__Что сделать__:
1. Ответьте по отрывку о букве и звуке на три вопроса:
(а) Что, по словам автора, очень мешает?
(б) Кто назвал письмо тенью вещи?
(в) Чего Бодуэн де Куртене требовал от школы?
2. Продолжите отрывок о букве и звуке с места, на котором он заканчивается.

__Отрывок из текста__:
И все-таки она хорошая! - Страница 16


К оглавлению

16

Одно и то же при любом освещении

Итак, почему же все-таки не слышат? Причин много.

Очень мешает буква. Привыкли мы обращать почтительное внимание на письмо, видеть в нем главное, а в произнесенном звуке — второстепенное. В действительности наоборот: письмо — лишь отражение звучащей речи. «Письмя — не вешчь, а тень токмо вешчи», — писал Тредиаковский, и он прав: буква — только «тень», отражение звука.

Знаменитый ученый-языковед Бодуэн де Куртене требовал, чтобы в школе детей учили различать звук и букву. Бодуэн де Куртене темпераментно критиковал старую нашу школу, которая часто занималась схоластикой и буквоедством:

...

__Данные__:
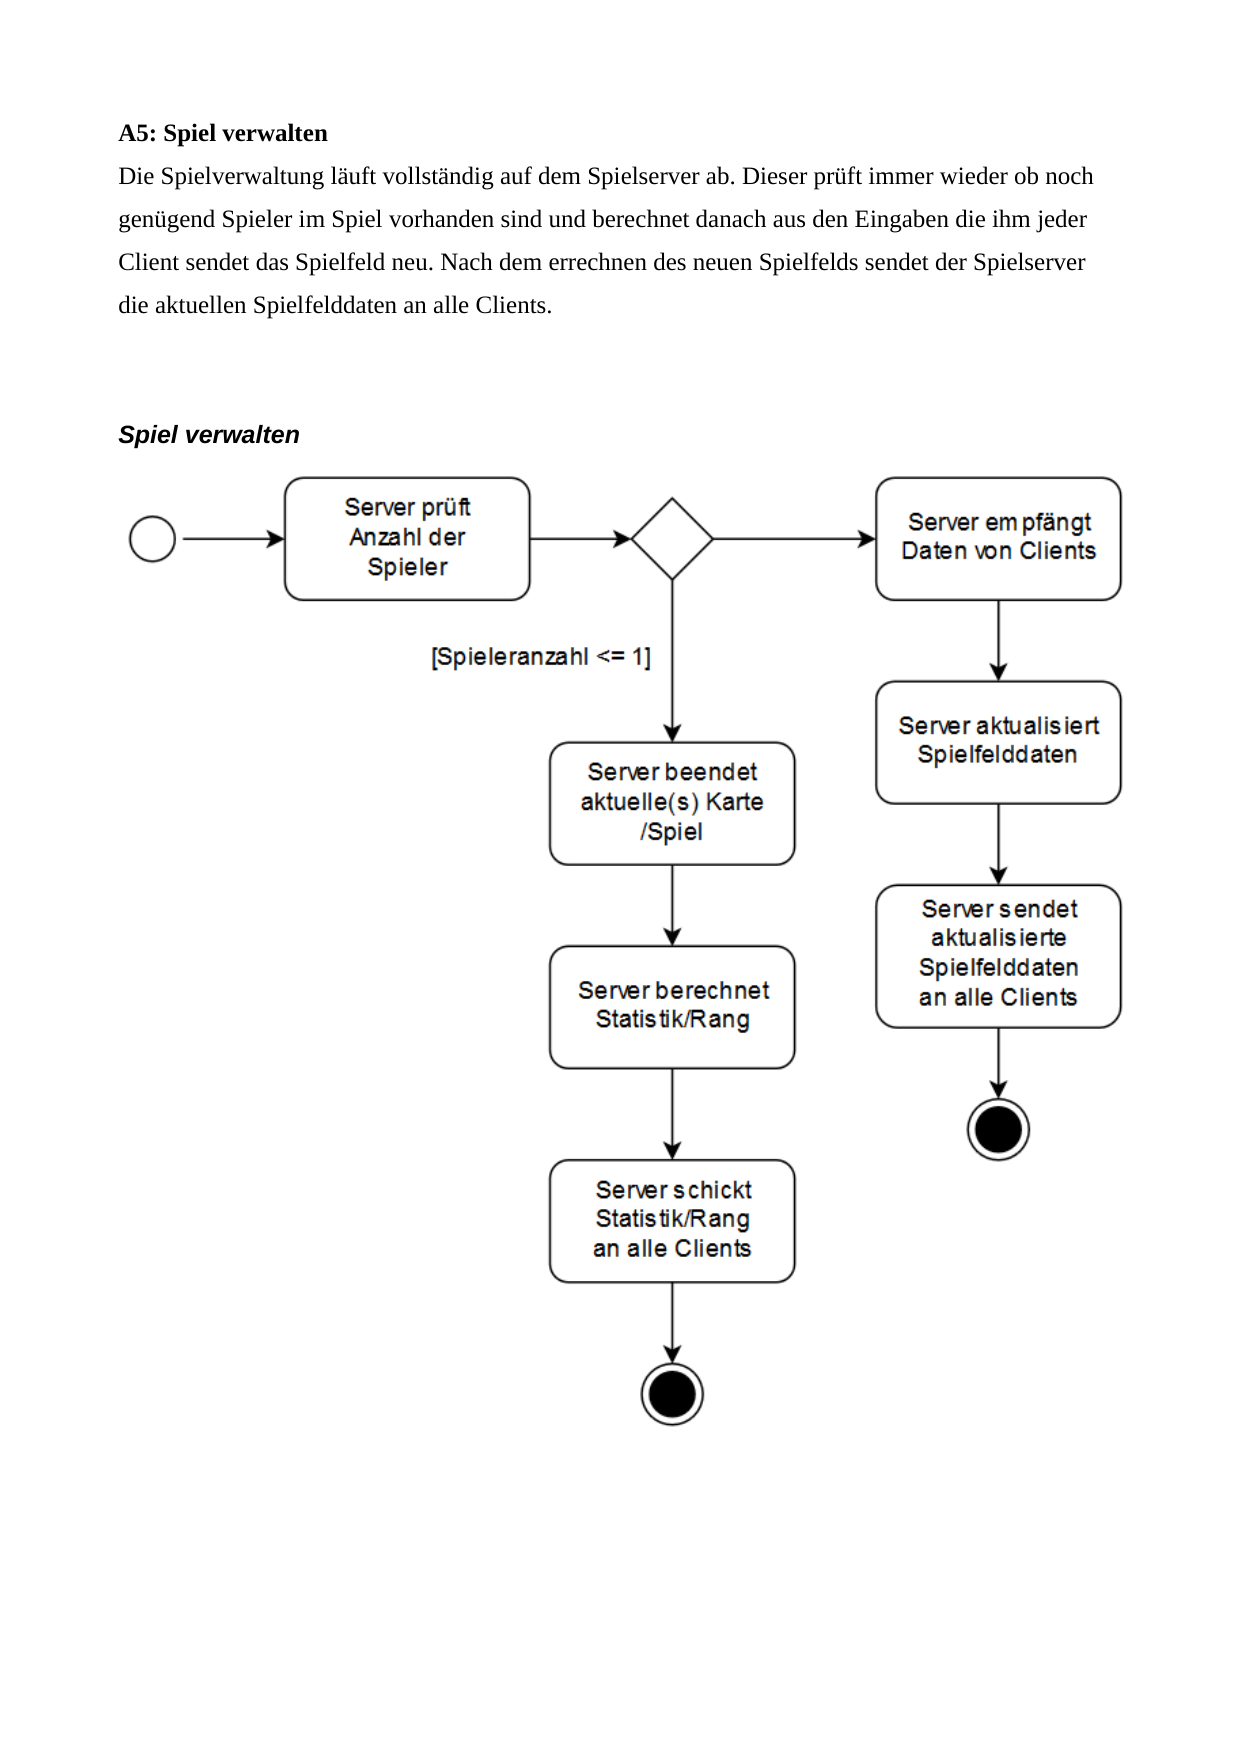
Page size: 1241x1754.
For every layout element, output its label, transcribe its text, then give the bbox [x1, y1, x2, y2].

text A5: Spiel verwalten [118, 118, 1122, 147]
text Die Spielverwaltung läuft vollständig auf dem Spielserver ab. Dieser prüft immer wieder ob noch genügend Spieler im Spiel vorhanden sind und berechnet danach aus den Eingaben die ihm jeder Client sendet das Spielfeld neu. Nach dem errechnen des neuen Spielfelds sendet der Spielserver die aktuellen Spielfelddaten an alle Clients. Spiel verwalten [118, 161, 1122, 449]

__Ответы__:
1.
(а) Буква.
(б) Тредиаковский.
(в) Чтобы детей учили различать звук и букву.

2.
Кто имел несчастие пройти курс заурядной школьной грамматики, со всем ее безотрадным бессмыслием и путаницей, со свойственными ей смешениями понятий, со смешением письма и языка, букв и звуков… со смешением преходящего с постоянным… и т. д. и т. д., тот только с трудом отучится, а может быть, и никогда не отучится смешивать человека с паспортом, национальность с алфавитом… человеческое достоинство с чином и званием… и т. д. и т. д.

Это сказано в 1904 году; многое устарело в словах Бодуэна де Куртене. Но осталась верной одна важная мысль: мы часто смешиваем внешнее (например, письмо) с более существенным, внутренним (например, языком), вместо «вешчи» подставляем «токмо тень» ее, т. е. думаем не о звуках, а о буквах.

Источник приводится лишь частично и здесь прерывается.